After titles such as ‘The guardian of the orchard’ (1965), ‘The outer darkness’ (1968), ‘Son of God’ (1973) and ‘Suttree’ (1979), McCarthy triumphed with ‘Meridian of blood’ (1985), and especially with the ‘Border Trilogy’ (1992-1998), made up of ‘All the Beautiful Horses’ (1992), ‘On the Border’ (1994) and ‘Cities on the Plain’ (1998). For his fiction he has won awards such as the Pulitzer, the National Book Award and the National Book Critics Circle Award.

He gave just twelve interviews in his life, the last to Oprah Winfrey in 2007 when he won the Pulitzer for ‘The Road’

The first film adaptation of one of his works was ‘All the Beautiful Horses’ (2000), directed by Billy Bob Thornton and starring Matt Damon and Henry Thomas.

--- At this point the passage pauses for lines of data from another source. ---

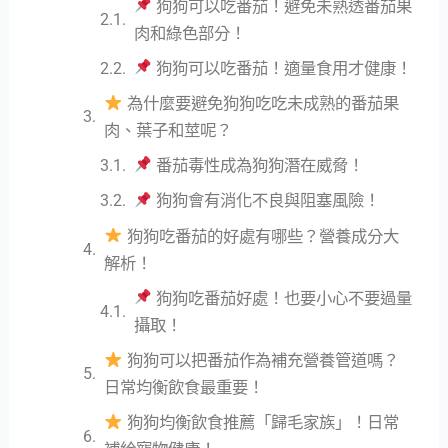
狗狗可以吃番茄！避免未熟透番茄果
肉和綠色部分！
狗狗可以吃番茄！適量食用才健康！
為什麼要避免狗狗吃吃未成熟的番茄果
肉、葉子和莖呢？
番茄毒性成為狗狗潛在威脅！
狗狗會有消化不良與阻塞風險！
狗狗吃番茄的好處有哪些？營養成分大
解析！
狗狗吃番茄好處！也要小心不要過量
攝取！
狗狗可以把番茄作為補充營養管道嗎？
日常均衡飲食最重要！
狗狗均衡飲食推薦「歸毛家族」！日常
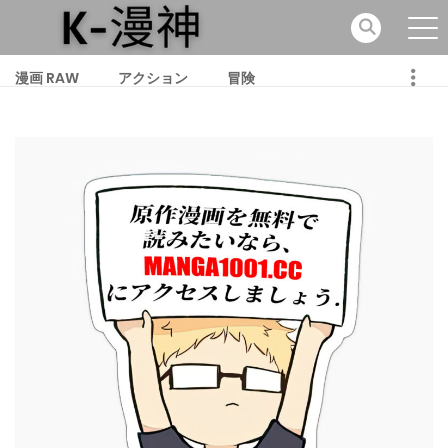
漫画 RAW
アクション
冒険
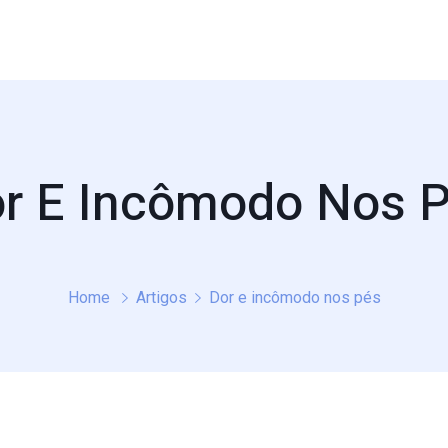
r E Incômodo Nos 
Home
Artigos
Dor e incômodo nos pés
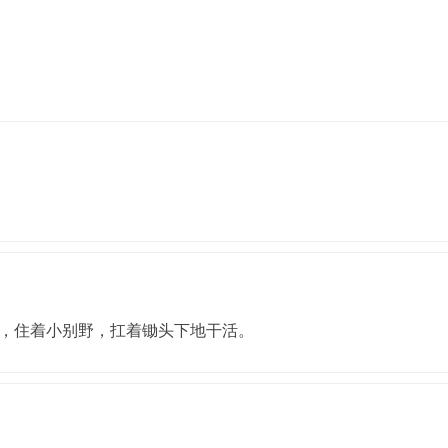
，住着小别野，扛着锄头下地干活。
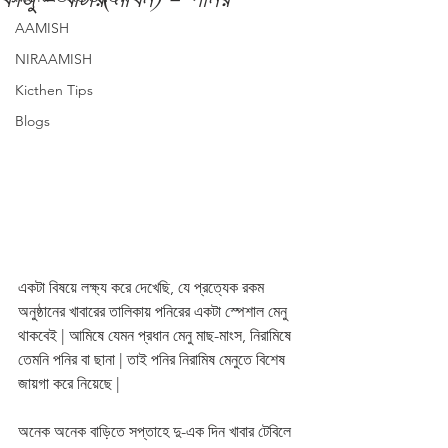
AAMISH
NIRAAMISH
Kicthen Tips
Blogs
একটা বিষয়ে লক্ষ্য করে দেখেছি, যে প্রত্যেক রকম 
অনুষ্ঠানের খাবারের তালিকায় পনিরের একটা স্পেশাল মেনু 
থাকবেই | আমিষে যেমন প্রধান মেনু মাছ-মাংস, নিরামিষে 
তেমনি পনির বা ছানা | তাই পনির নিরামিষ মেনুতে বিশেষ 
জায়গা করে নিয়েছে |
অনেক অনেক বাড়িতে সপ্তাহে দু-এক দিন খাবার টেবিলে 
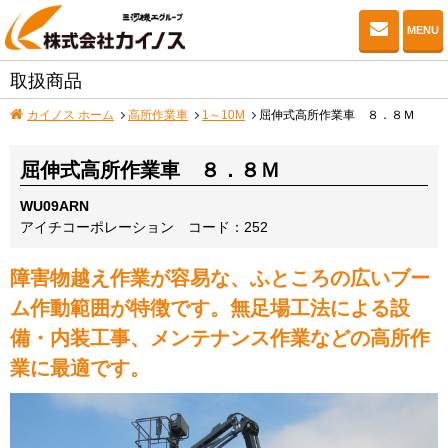
お問い
MENU
取扱商品
カイノス ホーム
高所作業車
1～10M
屈伸式高所作業車 ８．８Ｍ
屈伸式高所作業車 ８．８Ｍ
WU09ARN
アイチコーポレーション
コード：252
障害物越え作業が容易な、ふところの広いブー
ム作動範囲が特徴です。無足場工法による設
備・内装工事、メンテナンス作業などの高所作
業に最適です。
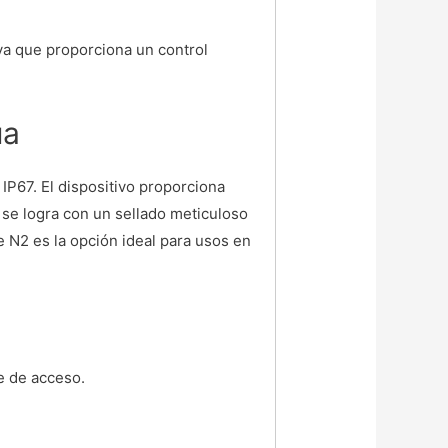
 ya que proporciona un control
ua
 IP67. El dispositivo proporciona
n se logra con un sellado meticuloso
e N2 es la opción ideal para usos en
ve de acceso.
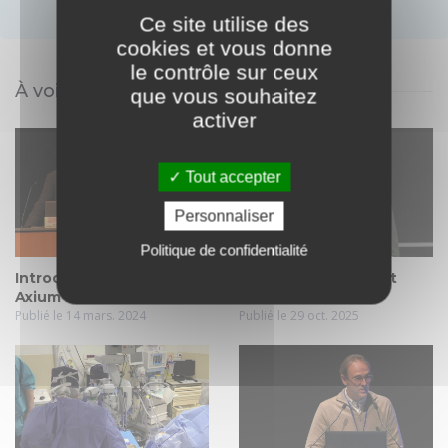
Ce site utilise des
cookies et vous donne
le contrôle sur ceux
À voir également
que vous souhaitez
activer
Tout accepter
Personnaliser
Politique de confidentialité
Introduction au Congrès
Si j’avais su - Implant
Axium 3D 2024
Kamra
Publié le 14 mars. 2024
Publié le 29 oct. 2025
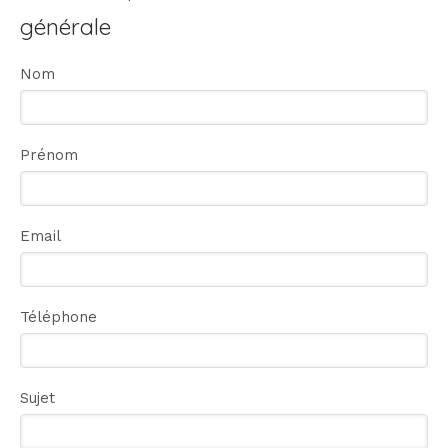
générale
Nom
Prénom
Email
Téléphone
Sujet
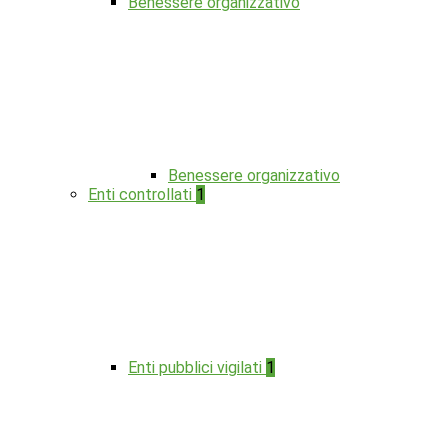
Benessere organizzativo
Benessere organizzativo
Enti controllati
1
Enti pubblici vigilati
1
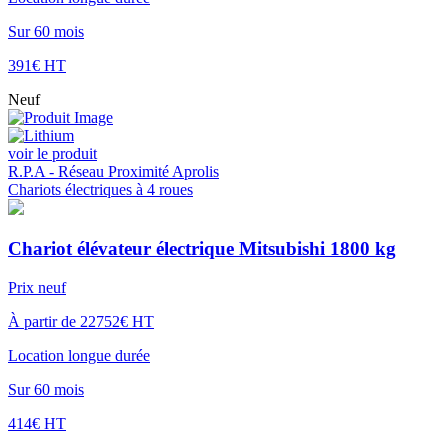
Sur 60 mois
391€ HT
Neuf
voir le produit
R.P.A - Réseau Proximité Aprolis
Chariots électriques à 4 roues
Chariot élévateur électrique Mitsubishi 1800 kg
Prix neuf
À partir de 22752€ HT
Location longue durée
Sur 60 mois
414€ HT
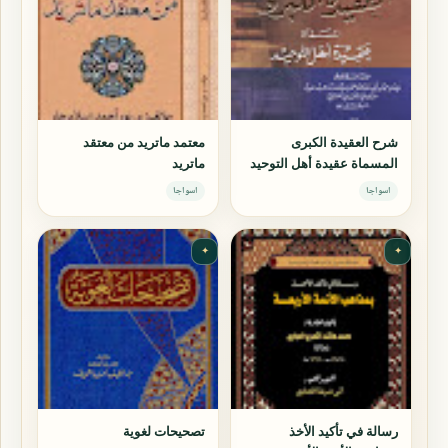
شرح العقيدة الكبرى
معتمد ماتريد من معتقد
المسماة عقيدة أهل التوحيد
ماتريد
اسواجا
اسواجا
✦
✦
رسالة في تأكيد الأخذ
تصحيحات لغوية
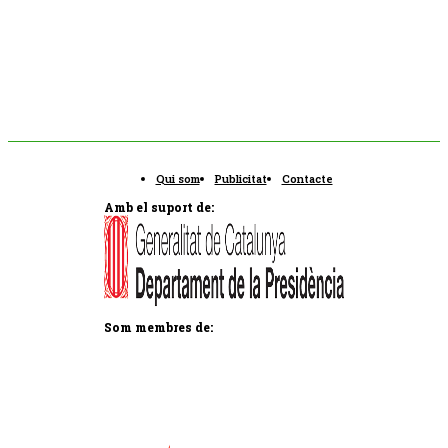
Qui som
Publicitat
Contacte
Amb el suport de:
Som membres de:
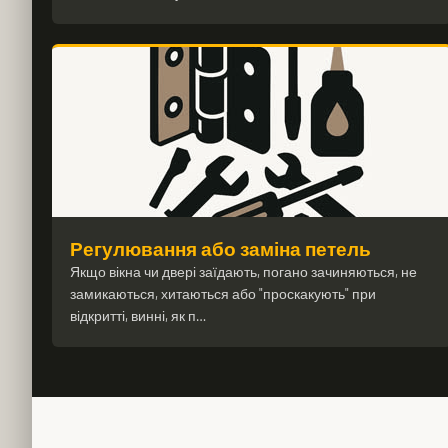
Регулювання або заміна петель
Якщо вікна чи двері заїдають, погано зачиняються, не
замикаються, хитаються або "проскакують" при
відкритті, винні, як п…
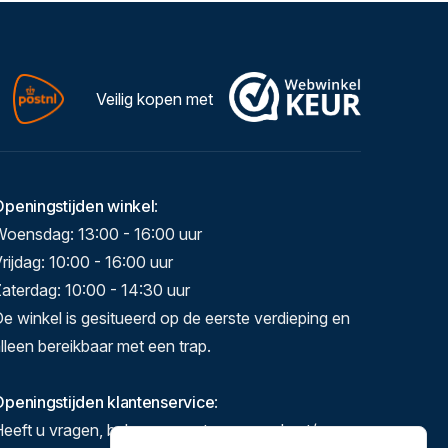
Veilig kopen met
Openingstijden winkel
:
Woensdag: 13:00 - 16:00 uur
rijdag: 10:00 - 16:00 uur
aterdag: 10:00 - 14:30 uur
e winkel is gesitueerd op de eerste verdieping en
lleen bereikbaar met een trap.
peningstijden klantenservice
:
eeft u vragen, bel ons gerust op maandag t/m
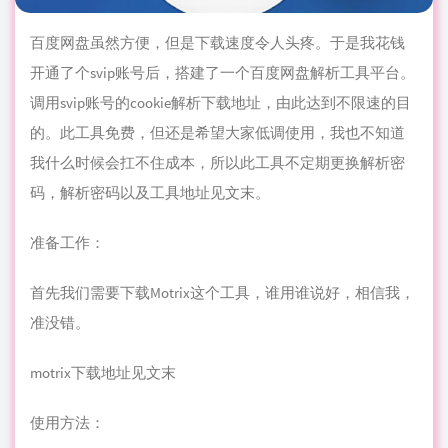
百度网盘虽然方便，但是下载速度令人头疼。于是我花钱
开通了个svip账号后，搭建了一个百度网盘解析工具平台。
调用svip账号的cookie解析下载地址，由此达到不限速的目
的。此工具免费，但还是希望大家低调使用，我也不知道
我什么时候会扛不住成本，所以此工具不定期更换解析密
码，解析密码以及工具地址见文末。
准备工作：
首先我们需要下载Motrix这个工具，谁用谁说好，相信我，
准没错。
motrix下载地址见文末
使用方法：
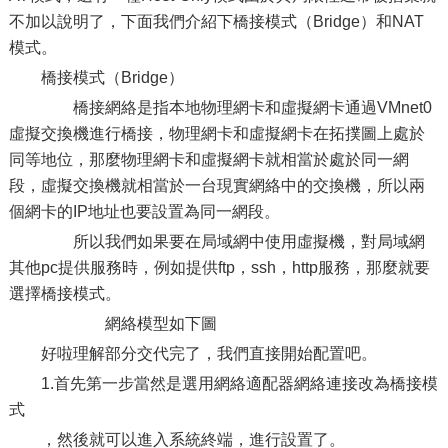
不加以說明了，下面我們介紹下橋接模式（Bridge）和NAT
模式。
橋接模式（Bridge）
橋接網絡是指本地物理網卡和虛擬網卡通過VMnet0
虛擬交換機進行橋接，物理網卡和虛擬網卡在拓撲圖上處於
同等地位，那麼物理網卡和虛擬網卡就相當於處於同一網
段，虛擬交換機就相當於一台現實網絡中的交換機，所以兩
個網卡的IP地址也要設置為同一網段。
所以我們如果要在局域網中使用虛擬機，對局域網
其他pc提供服務時，例如提供ftp，ssh，http服務，那麼就要
選擇橋接模式。
網絡模型如下圖
好啦理解部分交代完了，我們直接開始配置吧。
1.首先第一步當然是選用網絡適配器網絡連接改為橋接模
式
，然後就可以進入系統終端，進行設置了。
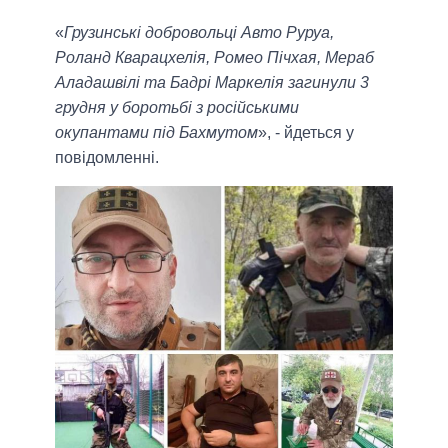
«
Грузинські добровольці Авто Руруа,
Роланд Кварацхелія, Ромео Пічхая, Мераб
Аладашвілі та Бадрі Маркелія загинули 3
грудня у боротьбі з російськими
окупантами під Бахмутом
», - йдеться у
повідомленні.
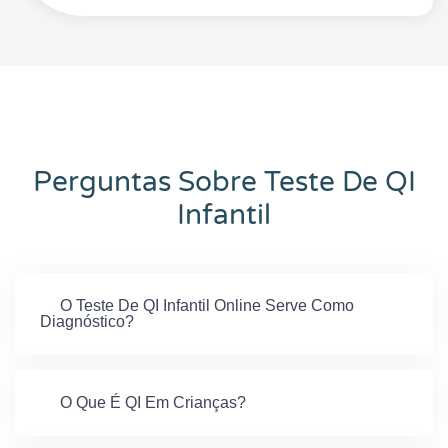
Perguntas Sobre Teste De QI
Infantil
O Teste De QI Infantil Online Serve Como
Diagnóstico?
O Que É QI Em Crianças?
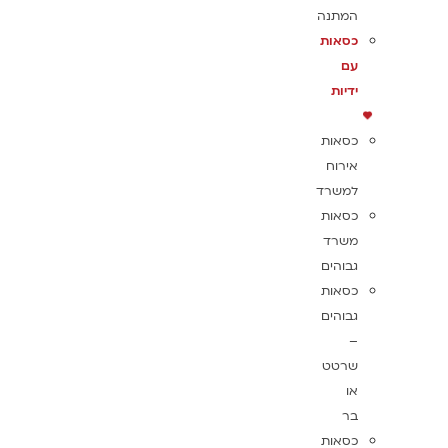
המתנה
כסאות
עם
ידיות
כסאות
אירוח
למשרד
כסאות
משרד
גבוהים
כסאות
גבוהים
–
שרטט
או
בר
כסאות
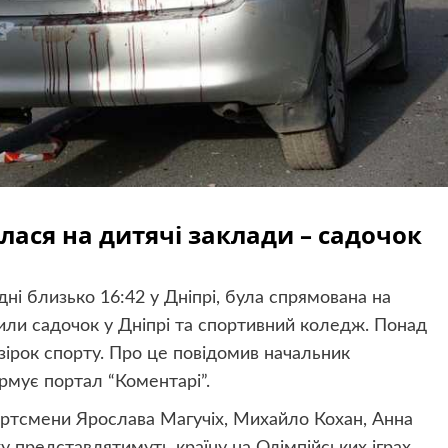
лася на дитячі заклади – садочок
дні близько 16:42 у Дніпрі, була спрямована на
ли садочок у Дніпрі
та спортивний
коледж. Понад
зірок спорту.
Про це повідомив начальник
рмує портал “Коментарі”.
портсмени Ярослава Магучіх, Михайло Кохан, Анна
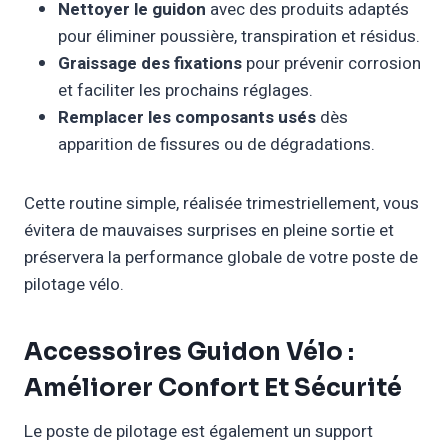
Nettoyer le guidon
avec des produits adaptés
pour éliminer poussière, transpiration et résidus.
Graissage des fixations
pour prévenir corrosion
et faciliter les prochains réglages.
Remplacer les composants usés
dès
apparition de fissures ou de dégradations.
Cette routine simple, réalisée trimestriellement, vous
évitera de mauvaises surprises en pleine sortie et
préservera la performance globale de votre poste de
pilotage vélo.
Accessoires Guidon Vélo :
Améliorer Confort Et Sécurité
Le poste de pilotage est également un support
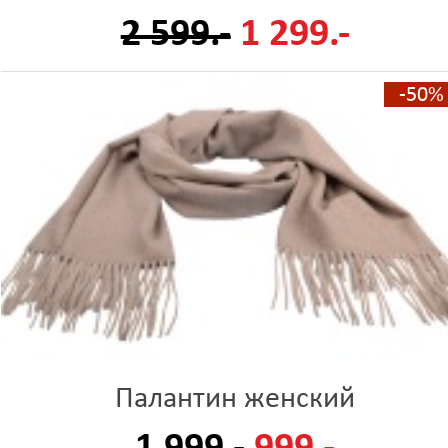
2 599.-
1 299.-
-50%
Палантин женский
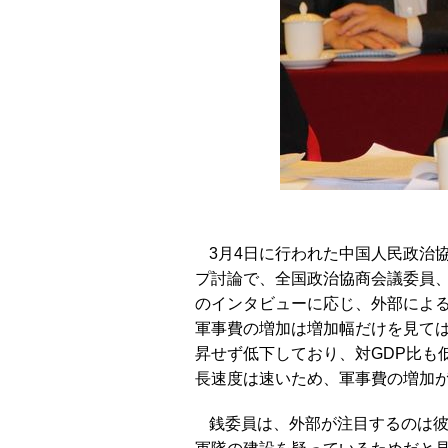
3月4日に行われた中国人民政治
プ討論で、全国政治協商会議委員
のインタビューに応じ、外部によ
軍事費の増加は増加幅だけを見て
昇せず低下しており、対GDP比も
長速度は速いため、軍事費の増加
銭委員は、外部が注目するのは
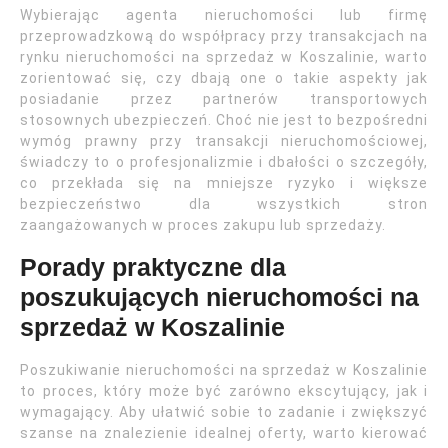
Wybierając agenta nieruchomości lub firmę
przeprowadzkową do współpracy przy transakcjach na
rynku nieruchomości na sprzedaż w Koszalinie, warto
zorientować się, czy dbają one o takie aspekty jak
posiadanie przez partnerów transportowych
stosownych ubezpieczeń. Choć nie jest to bezpośredni
wymóg prawny przy transakcji nieruchomościowej,
świadczy to o profesjonalizmie i dbałości o szczegóły,
co przekłada się na mniejsze ryzyko i większe
bezpieczeństwo dla wszystkich stron
zaangażowanych w proces zakupu lub sprzedaży.
Porady praktyczne dla
poszukujących nieruchomości na
sprzedaż w Koszalinie
Poszukiwanie nieruchomości na sprzedaż w Koszalinie
to proces, który może być zarówno ekscytujący, jak i
wymagający. Aby ułatwić sobie to zadanie i zwiększyć
szanse na znalezienie idealnej oferty, warto kierować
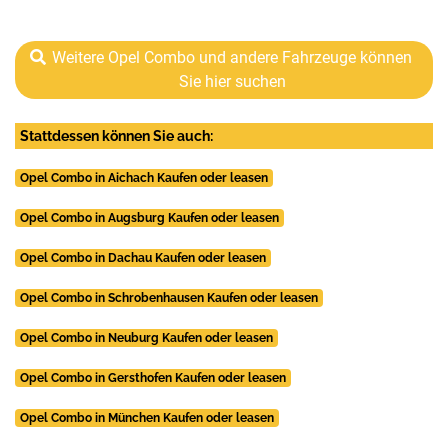
Weitere Opel Combo und andere Fahrzeuge können
Sie hier suchen
Stattdessen können Sie auch:
Opel Combo in Aichach Kaufen oder leasen
Opel Combo in Augsburg Kaufen oder leasen
Opel Combo in Dachau Kaufen oder leasen
Opel Combo in Schrobenhausen Kaufen oder leasen
Opel Combo in Neuburg Kaufen oder leasen
Opel Combo in Gersthofen Kaufen oder leasen
Opel Combo in München Kaufen oder leasen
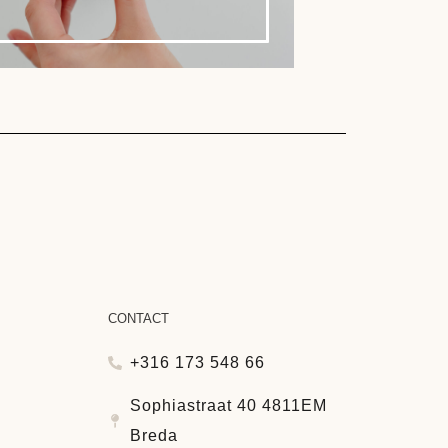
CONTACT
+316 173 548 66
Sophiastraat 40 4811EM
Breda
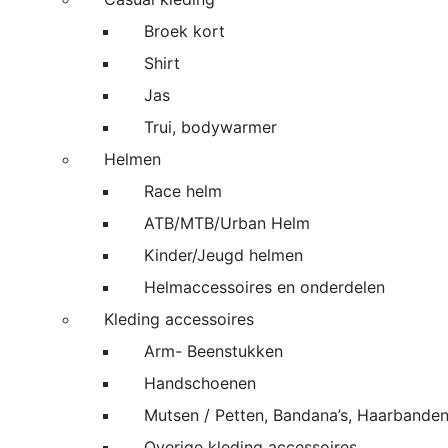
Broek kort
Shirt
Jas
Trui, bodywarmer
Helmen
Race helm
ATB/MTB/Urban Helm
Kinder/Jeugd helmen
Helmaccessoires en onderdelen
Kleding accessoires
Arm- Beenstukken
Handschoenen
Mutsen / Petten, Bandana’s, Haarbande
Overige kleding accessoires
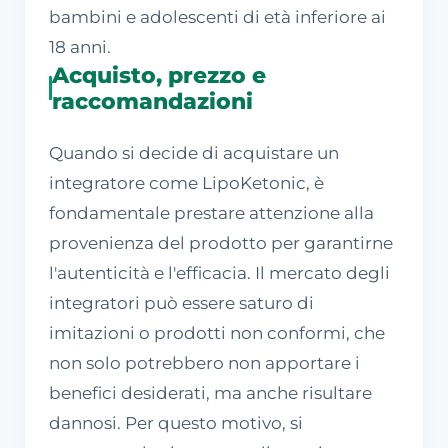
bambini e adolescenti di età inferiore ai
18 anni.
Acquisto, prezzo e
raccomandazioni
Quando si decide di acquistare un
integratore come LipoKetonic, è
fondamentale prestare attenzione alla
provenienza del prodotto per garantirne
l'autenticità e l'efficacia. Il mercato degli
integratori può essere saturo di
imitazioni o prodotti non conformi, che
non solo potrebbero non apportare i
benefici desiderati, ma anche risultare
dannosi. Per questo motivo, si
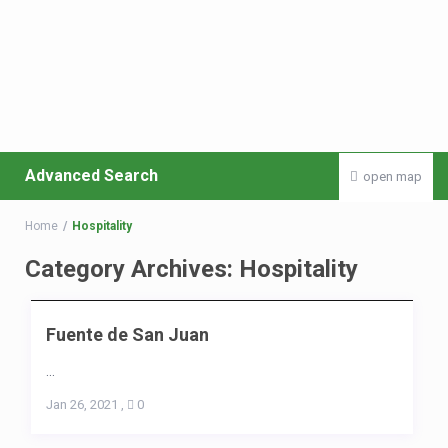
Advanced Search
open map
Home
Hospitality
Category Archives:
Hospitality
Fuente de San Juan
...
Jan 26, 2021
,
0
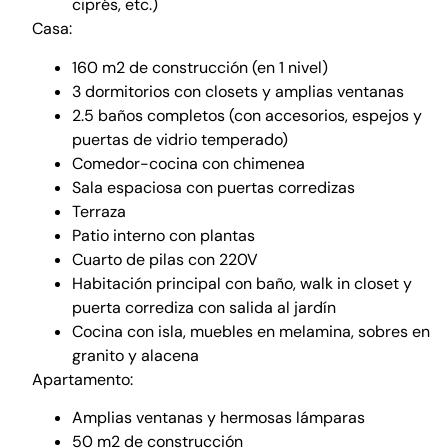
ciprés, etc.)
Casa:
160 m2 de construcción (en 1 nivel)
3 dormitorios con closets y amplias ventanas
2.5 baños completos (con accesorios, espejos y
puertas de vidrio temperado)
Comedor-cocina con chimenea
Sala espaciosa con puertas corredizas
Terraza
Patio interno con plantas
Cuarto de pilas con 220V
Habitación principal con baño, walk in closet y
puerta corrediza con salida al jardín
Cocina con isla, muebles en melamina, sobres en
granito y alacena
Apartamento:
Amplias ventanas y hermosas lámparas
50 m2 de construcción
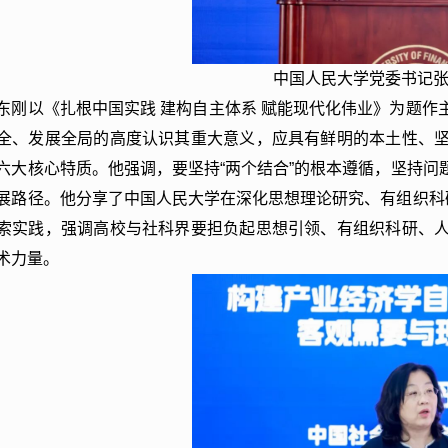
中国人民大学党委书记
东刚以《扎根中国实践 建构自主体系 赋能现代化伟业》为题
全、发展全局的高度认识其重大意义，应具有鲜明的本土性、
六大核心特质。他强调，要坚持“两个结合”的根本遵循，坚持
展路径。他分享了中国人民大学在深化思想理论研究、有组织科
索实践，强调高校与社科界要担负起思想引领、有组织科研、
术力量。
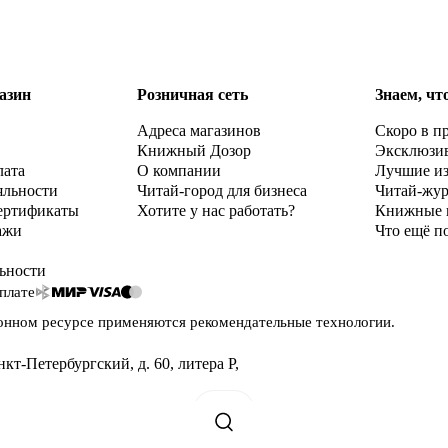
азин
Розничная сеть
Знаем, чт
Адреса магазинов
Скоро в п
Книжный Дозор
Эксклюзи
лата
О компании
Лучшие и
яльности
Читай-город для бизнеса
Читай-жу
ертификаты
Хотите у нас работать?
Книжные 
ажи
Что ещё п
ьности
плате
онном ресурсе применяются
рекомендательные технологии
.
нкт-Петербургский, д. 60, литера Р
,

They followed ‘The Highway’ (2009), directed by John Hillcoat and starring Viggo Mortensen, and ‘No Country for Old Men’, directed by the Coen brothers, starring Javier Bardem, who plays the contract killer Anton Chigurh, and winner Four Oscars, including Best Picture and Best Supporting Actor for Javier Bardem. ‘Outer Darkness’ (2009) was adapted by Stephen Imwalle, and ‘Son of God’ (2013) by James Franco.

latest works

“These extraordinary novels are nothing like what Cormac McCarthy has written before, and although both must be read and experienced separately, they represent two sides of the same narrative coin,” its editor clarified about ‘The Passenger’ and ‘Stella Maris. ‘.

Robert Duvall (i) Kodi Smit-McPhee (c) and Viggo Mortensen (d) in a scene from the movie ‘The Road’.

R. C.


Concerned with the metaphysical world, ‘The Passenger’ is the story of a loss-obsessed salvage diver, fearful of the aquatic depths, hunted by a conspiracy beyond his comprehension, and longing for a death he cannot reconcile with God.

Set in New Orleans and the Gulf Coast in 1980, Bobby Western, who discovers something suspicious in the wreckage of a sunken plane, is haunted by memories of his sister Alicia, a brilliant being who ended up committing suicide and whose story takes place in ‘ Stella Maris’. There are appointments to Ibiza and Formentera, where McCarthy wrote one of his first novels.

‘Stella Maris’ takes place in 1972 and is presented as “an intimate portrait of pain and nostalgia” of the young Alicia Western. Diagnosed with paranoid schizophrenia, she is committed to a psychiatric facility in Wisconsin where she tries to understand her very existence. Posed as a dialogue between the doctors and the patient, it narrates how her search for her original mathematical theories led her to the brink of madness.